Halife Süleyman b. Abdülmelik'in ölümünden sonra Halife seçildi. Abdülmelik'in oğulları Yezid ve Hişam tarafından buna itiraz edilmişse de halkın teveccühüyle bu iş tamamlandı ve Ömer b. Abdülaziz Halife oldu. Halife Ömer, Müslüman olanların hangi ırktan olursa olsun diğer Müslümanlarla eşit olduklarını açıkladı. Onlardan vergi (haraç) alınmayacağını ifade etti. Savaştan ziyade barışı esas alan Ömer, bu tutumundan dolayı birçok kabilenin Müslüman olmasını sağladı.

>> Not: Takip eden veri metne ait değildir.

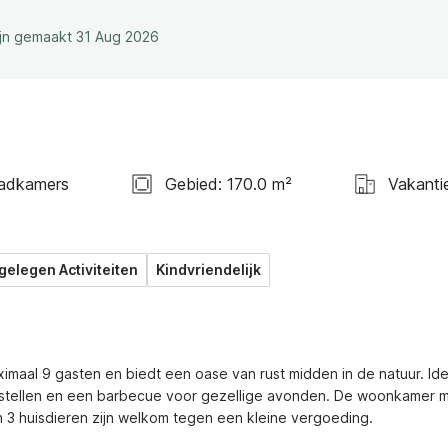
ijn gemaakt 31 Aug 2026
adkamers
Gebied: 170.0 m²
Vakanti
gelegen Activiteiten
Kindvriendelijk
imaal 9 gasten en biedt een oase van rust midden in de natuur. Idea
estellen en een barbecue voor gezellige avonden. De woonkamer m
3 huisdieren zijn welkom tegen een kleine vergoeding.
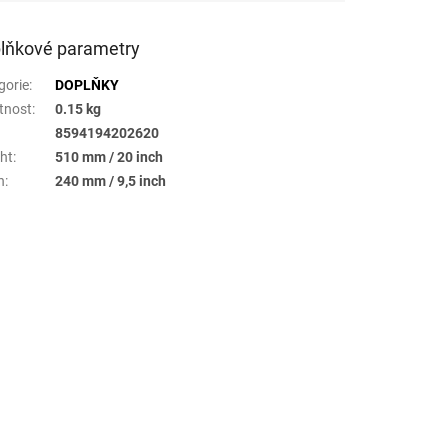
lňkové parametry
gorie
:
DOPLŇKY
tnost
:
0.15 kg
8594194202620
ht
:
510 mm / 20 inch
h
:
240 mm / 9,5 inch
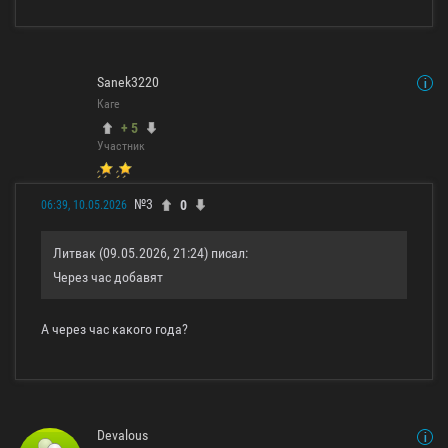
Sanek3220
Каге
+ 5
Участник
№3
0
06:39, 10.05.2026
Литвак (09.05.2026, 21:24) писал:
Через час добавят
А через час какого года?
Devalous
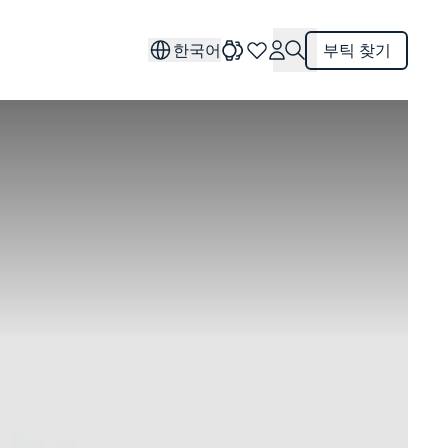
한국어
부틱 찾기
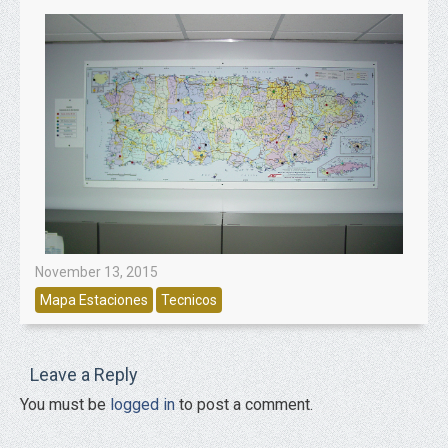
November 13, 2015
Mapa Estaciones
Tecnicos
Leave a Reply
You must be
logged in
to post a comment.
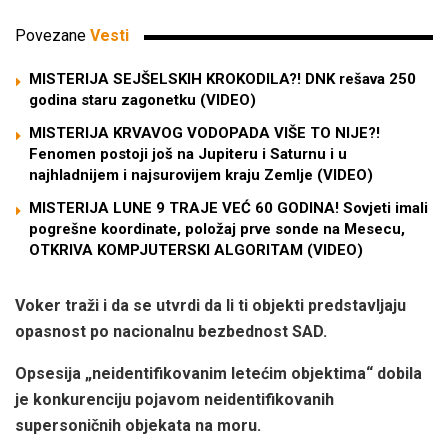
Povezane
Vesti
MISTERIJA SEJŠELSKIH KROKODILA?! DNK rešava 250
godina staru zagonetku (VIDEO)
MISTERIJA KRVAVOG VODOPADA VIŠE TO NIJE?!
Fenomen postoji još na Jupiteru i Saturnu i u
najhladnijem i najsurovijem kraju Zemlje (VIDEO)
MISTERIJA LUNE 9 TRAJE VEĆ 60 GODINA! Sovjeti imali
pogrešne koordinate, položaj prve sonde na Mesecu,
OTKRIVA KOMPJUTERSKI ALGORITAM (VIDEO)
Voker traži i da se utvrdi da li ti objekti predstavljaju
opasnost po nacionalnu bezbednost SAD.
Opsesija „neidentifikovanim letećim objektima“ dobila
je konkurenciju pojavom neidentifikovanih
supersoničnih objekata na moru.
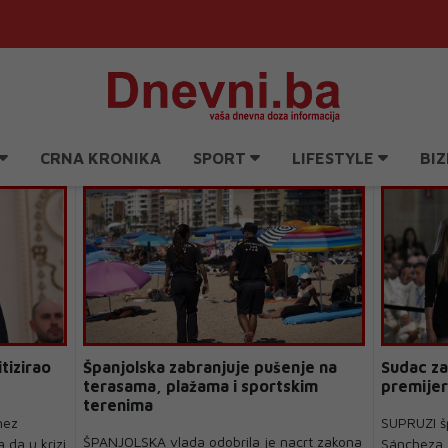
CRNA KRONIKA
SPORT
LIFESTYLE
BIZ
tizirao
Španjolska zabranjuje pušenje na
Sudac za
terasama, plažama i sportskim
premijer
terenima
hez
SUPRUZI š
ŠPANJOLSKA vlada odobrila je nacrt zakona
 da u krizi
Sáncheza, 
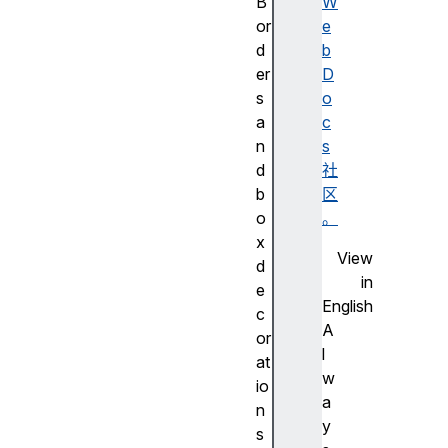
B
W
or
e
d
b
er
D
s
o
a
c
n
s
d
社
b
区
o
。
x
View
d
in
e
English
c
A
or
l
at
w
io
a
n
y
s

İki sene beş aydan fazla sürmemiş olan Hilafeti esnasında, içte ve dışta fevkalade hayırlı işler yapmıştır. Fitnecilerin fitnesine maruz kalan Halife, hicrî 101 yılının Recep ayında vefat etti. Mezarı Halep'e 80 km mesafede bulunan Maarratün-Numan mevkiindedir.

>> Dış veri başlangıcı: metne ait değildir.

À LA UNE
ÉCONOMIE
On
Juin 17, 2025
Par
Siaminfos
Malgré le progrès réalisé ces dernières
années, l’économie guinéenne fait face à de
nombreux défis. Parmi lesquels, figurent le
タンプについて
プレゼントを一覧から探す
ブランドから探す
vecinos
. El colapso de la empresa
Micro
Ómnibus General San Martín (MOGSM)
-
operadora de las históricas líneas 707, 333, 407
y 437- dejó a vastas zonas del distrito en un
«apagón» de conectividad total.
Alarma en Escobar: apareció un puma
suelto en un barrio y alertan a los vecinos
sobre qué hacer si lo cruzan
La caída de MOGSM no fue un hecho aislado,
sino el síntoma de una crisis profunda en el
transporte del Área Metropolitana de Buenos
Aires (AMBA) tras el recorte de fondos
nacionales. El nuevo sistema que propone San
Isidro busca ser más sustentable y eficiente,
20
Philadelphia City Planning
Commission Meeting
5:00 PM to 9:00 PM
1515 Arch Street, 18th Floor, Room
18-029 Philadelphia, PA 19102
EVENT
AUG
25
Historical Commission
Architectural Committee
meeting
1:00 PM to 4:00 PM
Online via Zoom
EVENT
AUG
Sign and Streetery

Selahaddin-i Eyyubi: Tarihteki büyük komutanlardan Selahaddin-i Eyyubi 1137 yılında doğdu. Haçlı seferlerine ilk karşı koyan büyük kumandan, Haçlı orduları tarafından işgal edilen Kudüs'ü 1187 yılında yeniden fethetmiştir. Selahaddin-i Eyyubi, İslam dünyasında yetişen, ama Batılılarca da takdir edilen büyük bir kahramandır. Gerek Doğulu, gerekse Avrupalı kalemler tarafından hayatı, kahramanlığı, zaferleri, hoşgörüsü ile en çok merak edilen ve bu vesileyle romanlara, hikayelere, filmlere konu olan nadir tarihi şahsiyetlerden birisi bu büyük hükümdardır. Salahaddin-i Eyyubi'nin mezarının bulunduğu türbe Emeviye Camisi yanında bulunmaktadır. Aynı türbe içerisinde bulunan diğer mezar ise eşine aittir.
Ayrıca Selahaddin-i Eyyubi türbesinin avlusunda, 1914 yılında Filistin'de uçakları düşen ve ilk hava şehitlerimiz olan Fethi Bey, Sadık Bey ve Nuri Bey'in mezarları bulunmaktadır.